- Listed entries -
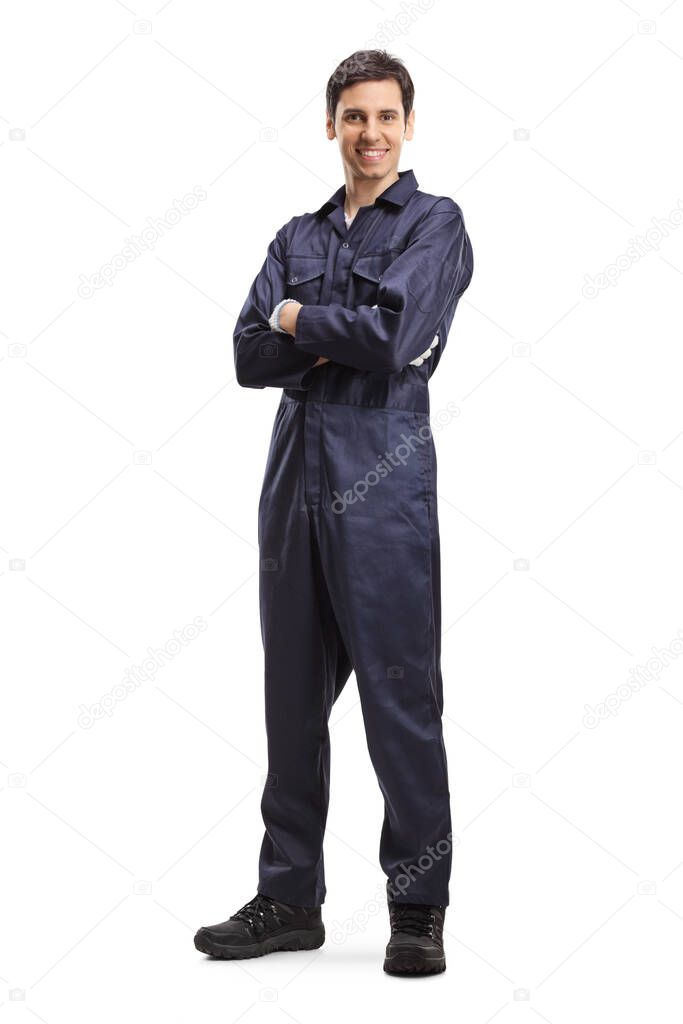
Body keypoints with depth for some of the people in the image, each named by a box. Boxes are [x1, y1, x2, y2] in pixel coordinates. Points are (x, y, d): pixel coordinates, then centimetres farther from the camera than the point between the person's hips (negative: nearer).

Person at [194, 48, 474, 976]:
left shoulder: (435, 223, 3)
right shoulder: (298, 237, 19)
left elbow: (394, 335, -13)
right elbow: (249, 355, 6)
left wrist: (297, 318, 1)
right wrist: (346, 337, -8)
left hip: (383, 482, -5)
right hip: (296, 477, 6)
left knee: (401, 699, -2)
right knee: (293, 698, 9)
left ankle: (418, 908, 9)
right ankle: (289, 898, 20)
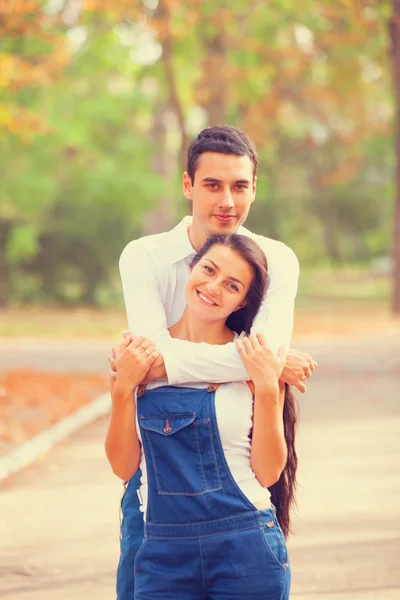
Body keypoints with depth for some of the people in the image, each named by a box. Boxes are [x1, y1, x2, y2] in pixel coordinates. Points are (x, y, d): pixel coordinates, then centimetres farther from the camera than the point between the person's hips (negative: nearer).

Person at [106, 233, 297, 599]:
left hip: (246, 551, -1)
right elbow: (124, 466, 2)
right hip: (163, 552, 2)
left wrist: (266, 388, -12)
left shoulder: (255, 360, -2)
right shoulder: (139, 355, 2)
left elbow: (268, 472, -4)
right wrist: (123, 387, -9)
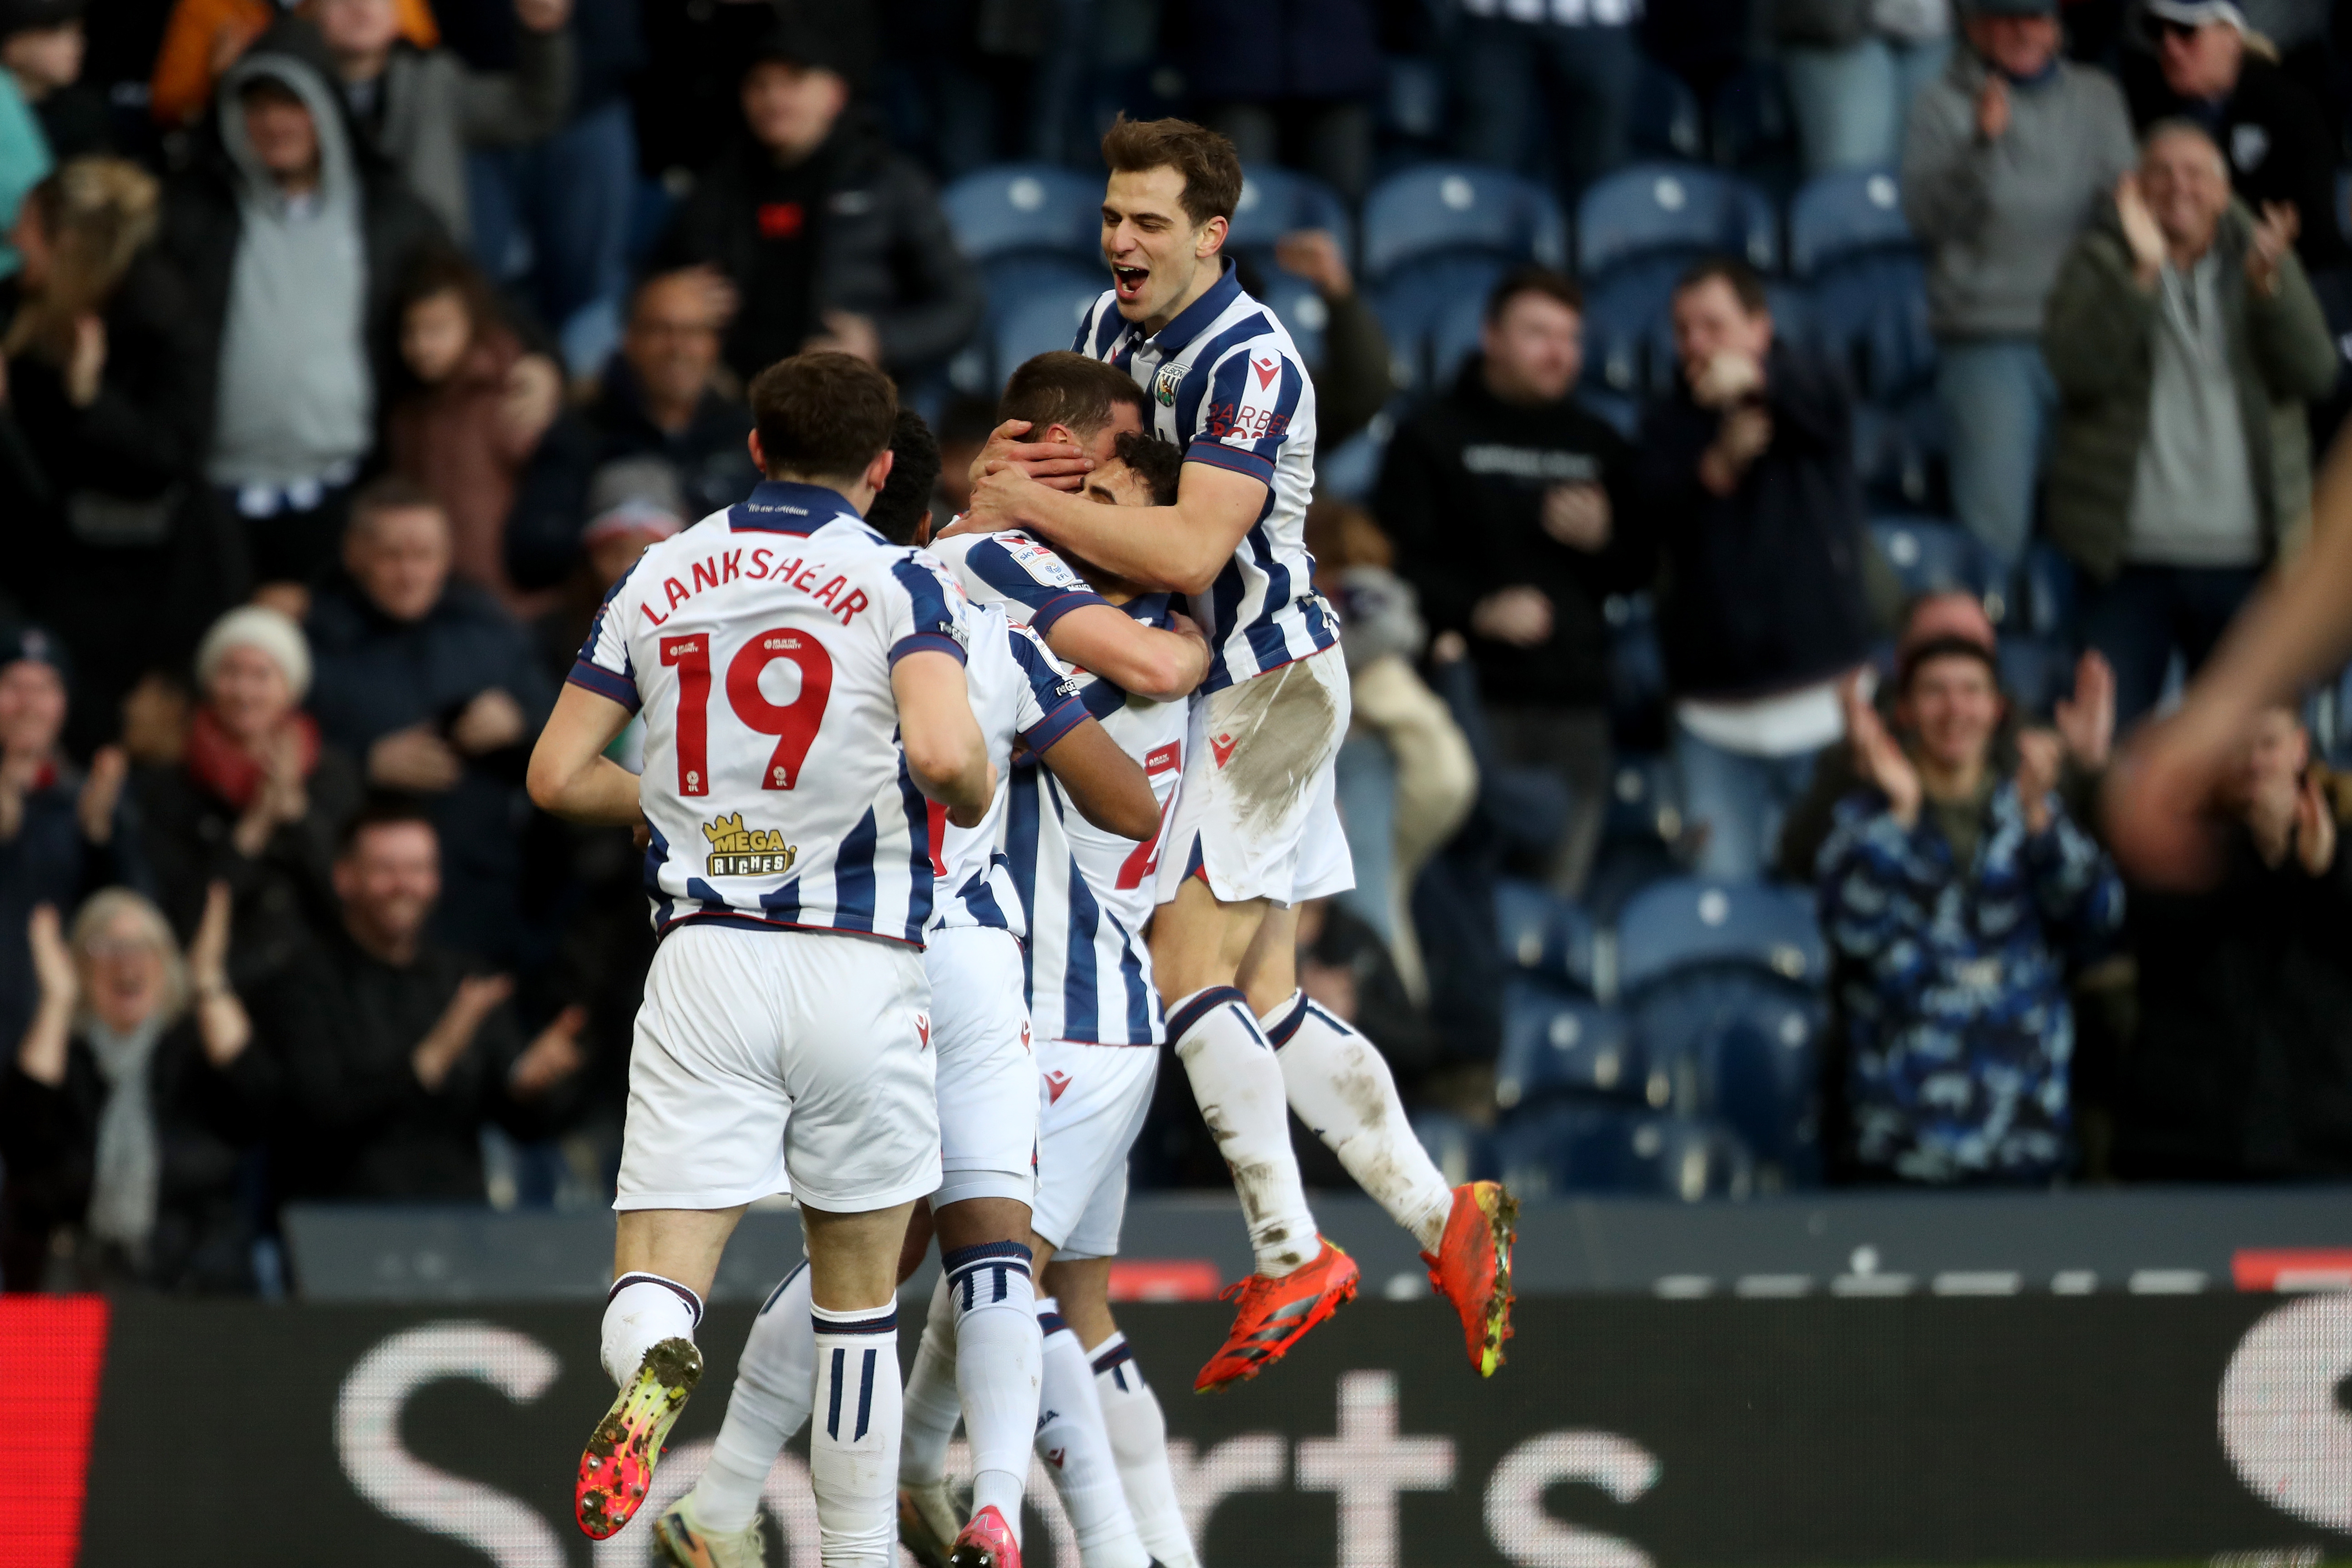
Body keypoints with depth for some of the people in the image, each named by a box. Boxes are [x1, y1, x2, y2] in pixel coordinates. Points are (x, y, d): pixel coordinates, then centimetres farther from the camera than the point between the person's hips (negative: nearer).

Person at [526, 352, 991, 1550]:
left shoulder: (659, 578, 10)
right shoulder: (895, 581, -1)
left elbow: (557, 776, 11)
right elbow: (943, 752, -18)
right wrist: (975, 795, 5)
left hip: (704, 957, 1)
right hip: (856, 968, -1)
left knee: (657, 1275, -4)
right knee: (856, 1294, 14)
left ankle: (653, 1363, -39)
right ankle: (860, 1554, 17)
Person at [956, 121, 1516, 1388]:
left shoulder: (1248, 362, -19)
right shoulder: (1113, 325, 9)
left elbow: (1190, 550, -29)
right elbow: (1035, 465, 12)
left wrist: (1033, 505, -22)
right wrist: (1007, 467, -12)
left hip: (1265, 677, -9)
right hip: (1227, 687, 9)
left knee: (1189, 973, -13)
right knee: (1265, 1010, 7)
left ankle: (1290, 1257, -11)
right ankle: (1443, 1219, 9)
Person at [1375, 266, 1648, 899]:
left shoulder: (1599, 446, 20)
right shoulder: (1433, 436, 5)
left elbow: (1636, 574, 20)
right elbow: (1398, 557, -4)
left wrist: (1603, 540, -1)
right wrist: (1476, 610, -18)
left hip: (1577, 704, 4)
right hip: (1475, 697, -4)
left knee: (1561, 899, 1)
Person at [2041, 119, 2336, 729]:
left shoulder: (2261, 260, 11)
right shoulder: (2101, 262, 4)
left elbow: (2313, 370, -4)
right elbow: (2077, 367, -14)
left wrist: (2267, 283, -20)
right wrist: (2142, 272, -23)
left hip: (2244, 559, 2)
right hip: (2132, 560, -2)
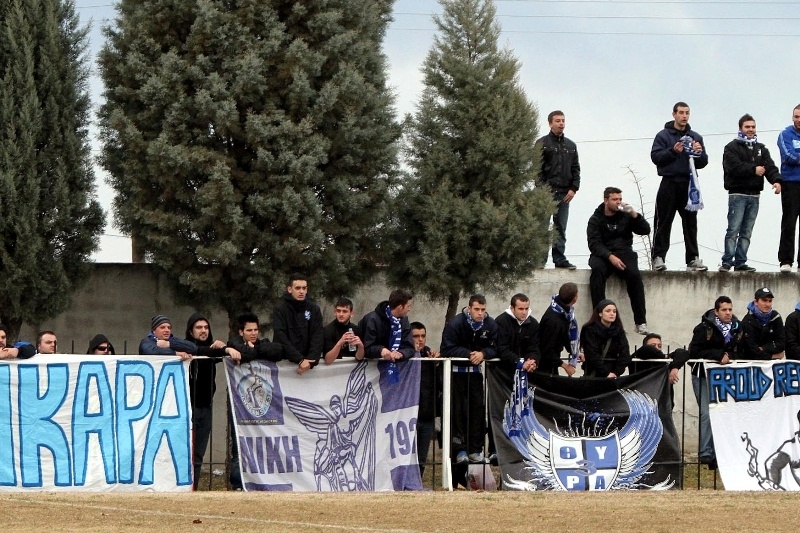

- The problem -
Would you print exactly the lines in the listing above, from the line bearing "right knee: (293, 698, 9)" through the line bearing "right wrist: (123, 387, -9)", leaving out all pictures?

- Result for this exercise -
right knee: (293, 698, 9)
left ankle: (418, 908, 9)
right ankle: (289, 898, 20)
Body keypoints with depth for some of the people in the image, each named by a box. Boxes are [x1, y1, x2, y2] in pixel coordinates. Points are (x, y, d): pixel coordinates, then centimetres farther from the camera than the point between the person's hips (negative: nearer).

Person at [106, 233, 297, 599]:
left hip: (246, 551, -1)
right elbow: (124, 466, 2)
right hip: (163, 552, 2)
left wrist: (266, 388, -12)
left shoulder: (255, 360, -2)
right shoulder: (139, 355, 2)
left elbow: (268, 472, -4)
right wrist: (123, 387, -9)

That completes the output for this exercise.